Born Phyllis Driver on July 17, 1917 in Lima, Ohio, she became interested in classical music, writing and theatre at an early age. She briefly attended the Sherwood Conservatory of Music (aka Columbia College) in Chicago before transferring to Bluffton College. Her plans were to become a music teacher. Instead, she married Sherwood Diller and started a family.
She first found work writing a shopping column for a newspaper, then advertising copy. She moved on to writing and promotional jobs at radio stations, anything to make up for her husband’s inability to hold down a job. “I wanted him to get any job.

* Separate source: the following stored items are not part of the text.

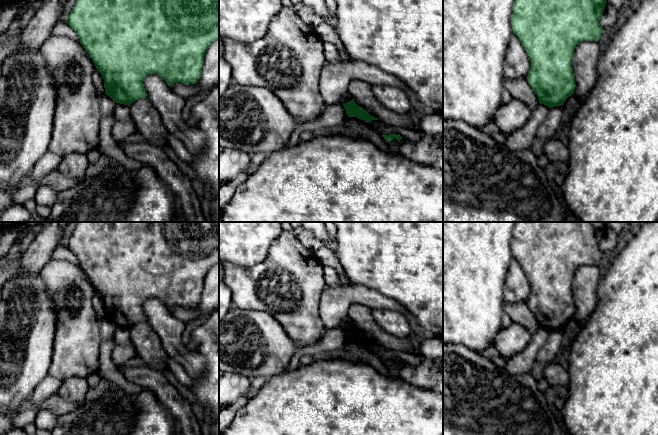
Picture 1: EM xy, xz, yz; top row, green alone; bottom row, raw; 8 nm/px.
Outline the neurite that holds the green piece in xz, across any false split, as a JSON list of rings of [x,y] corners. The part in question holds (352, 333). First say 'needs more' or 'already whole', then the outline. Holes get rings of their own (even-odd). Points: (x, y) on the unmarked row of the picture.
already whole | [[[354,323],[351,325],[343,328],[348,341],[357,341],[358,343],[364,344],[365,346],[369,347],[372,344],[378,344],[374,340],[371,340],[366,334],[362,331],[358,330]]]

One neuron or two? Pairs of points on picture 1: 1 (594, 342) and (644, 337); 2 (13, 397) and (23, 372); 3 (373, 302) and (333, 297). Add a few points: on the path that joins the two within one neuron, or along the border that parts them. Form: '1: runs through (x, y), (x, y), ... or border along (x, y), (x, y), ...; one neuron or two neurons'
1: runs through (606, 342), (632, 342); one neuron
2: runs through (13, 391), (13, 382), (17, 378); one neuron
3: runs through (363, 297), (343, 297); one neuron

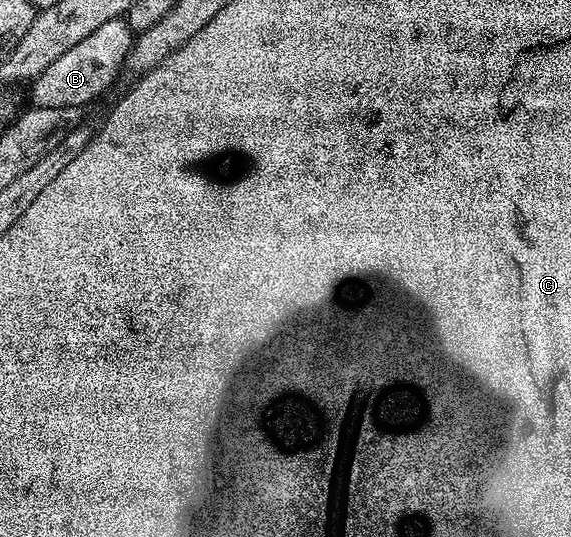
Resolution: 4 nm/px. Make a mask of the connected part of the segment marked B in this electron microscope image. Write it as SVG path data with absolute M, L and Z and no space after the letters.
M124 19L105 22L103 26L99 26L99 30L95 30L95 34L87 34L83 42L67 50L63 58L55 58L55 62L51 62L47 70L40 72L31 81L32 103L39 108L58 108L60 105L81 108L91 103L100 94L101 88L110 86L117 71L120 73L124 69L134 39L135 33Z

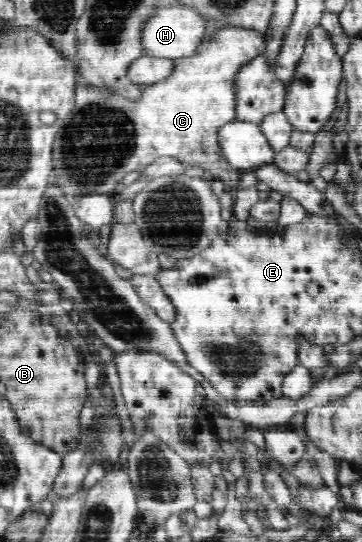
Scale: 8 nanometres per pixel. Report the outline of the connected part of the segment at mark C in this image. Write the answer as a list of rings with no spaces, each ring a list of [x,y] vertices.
[[[221,26],[198,46],[198,51],[193,56],[176,58],[175,70],[171,76],[147,86],[145,92],[137,98],[139,102],[123,100],[123,97],[114,94],[103,95],[99,88],[87,86],[86,82],[76,76],[75,104],[55,136],[53,146],[52,174],[59,180],[57,188],[61,188],[66,200],[71,200],[71,196],[79,192],[114,197],[127,173],[141,171],[141,168],[149,167],[155,158],[161,156],[175,156],[186,168],[199,167],[211,180],[223,180],[233,189],[239,189],[241,171],[231,169],[229,162],[222,157],[217,130],[223,124],[237,120],[234,74],[243,63],[262,54],[266,45],[264,42],[262,32]]]

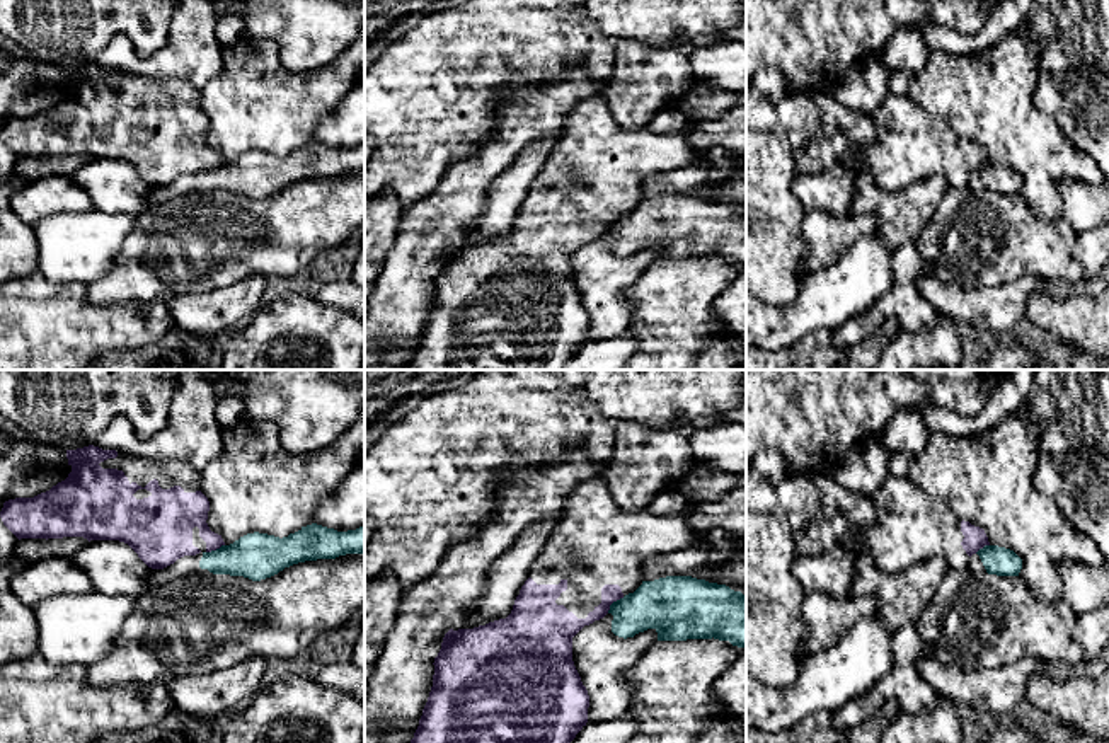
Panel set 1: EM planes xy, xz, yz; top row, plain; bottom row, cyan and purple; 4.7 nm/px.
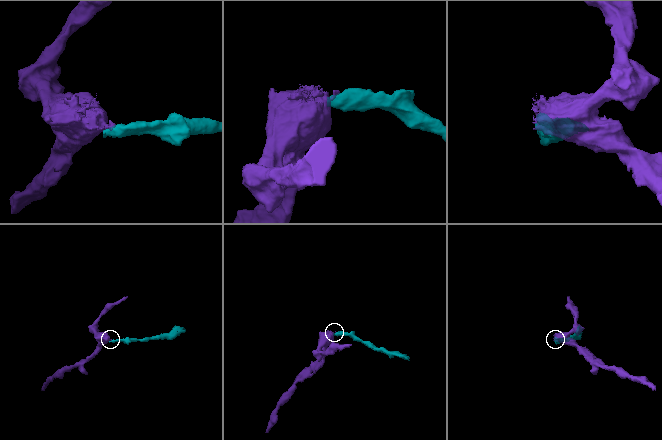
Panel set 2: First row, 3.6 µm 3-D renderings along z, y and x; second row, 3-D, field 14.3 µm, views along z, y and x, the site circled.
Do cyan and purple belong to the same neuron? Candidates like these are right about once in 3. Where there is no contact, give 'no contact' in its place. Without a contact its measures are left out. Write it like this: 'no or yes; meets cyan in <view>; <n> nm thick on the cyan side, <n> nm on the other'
no; meets cyan in xz; 260 nm thick on the cyan side, 120 nm on the other

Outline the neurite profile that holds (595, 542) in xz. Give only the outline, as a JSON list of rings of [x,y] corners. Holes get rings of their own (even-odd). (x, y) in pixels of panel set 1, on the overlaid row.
[[[601,477],[577,484],[560,508],[560,520],[520,590],[506,619],[474,629],[450,629],[434,658],[433,687],[411,743],[571,743],[588,723],[589,695],[572,661],[572,637],[610,605],[644,581],[642,566],[658,556],[681,550],[697,540],[688,523],[692,506],[654,515],[620,508]]]

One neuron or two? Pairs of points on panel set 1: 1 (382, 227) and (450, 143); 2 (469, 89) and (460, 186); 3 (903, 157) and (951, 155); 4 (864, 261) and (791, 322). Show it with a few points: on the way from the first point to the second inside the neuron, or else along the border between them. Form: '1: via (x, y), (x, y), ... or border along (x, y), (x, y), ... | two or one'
1: border along (382, 193), (390, 191), (404, 207) | two
2: border along (499, 96), (493, 106), (496, 126), (484, 135) | two
3: via (915, 155), (939, 155) | one
4: via (845, 280), (810, 312) | one

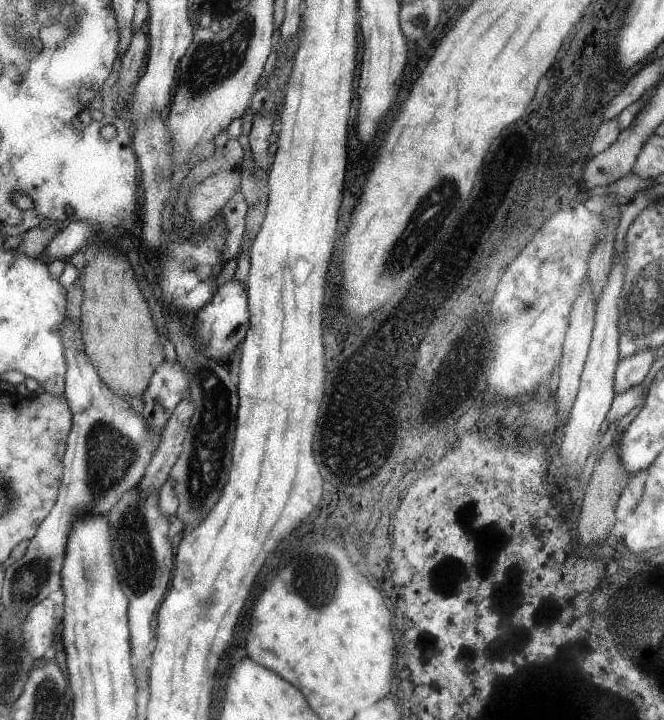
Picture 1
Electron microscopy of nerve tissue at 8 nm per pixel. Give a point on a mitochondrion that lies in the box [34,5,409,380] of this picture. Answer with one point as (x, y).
(213, 64)

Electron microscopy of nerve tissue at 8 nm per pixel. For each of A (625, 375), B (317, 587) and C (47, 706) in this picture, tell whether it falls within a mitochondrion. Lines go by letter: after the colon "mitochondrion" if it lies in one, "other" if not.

He couldn’t sell Windex to a Peeping Tom.” Her knack for making people laugh at church, PTA and club functions prompted Diller, with her husband’s nudging, to set her sights on a comedy career at the ripe old age of 37.
In an NPR interview to promote her autobiography, Like a Lampshade in a Whorehouse, Phyllis recounted her decision to become a comic. “I didn’t know how to start. I thought you have a show and you find out where to do it. I called the Red Cross and said, ‘I have a show. Where do you want it?’ They said, ‘The Presidio.’ That’s an Army hospital. My first show was in a room with four beds. We did our dumb little show in that room. Three of the guys threw up and the other one re-enlisted. I’ll never forget it. I sweat blood.”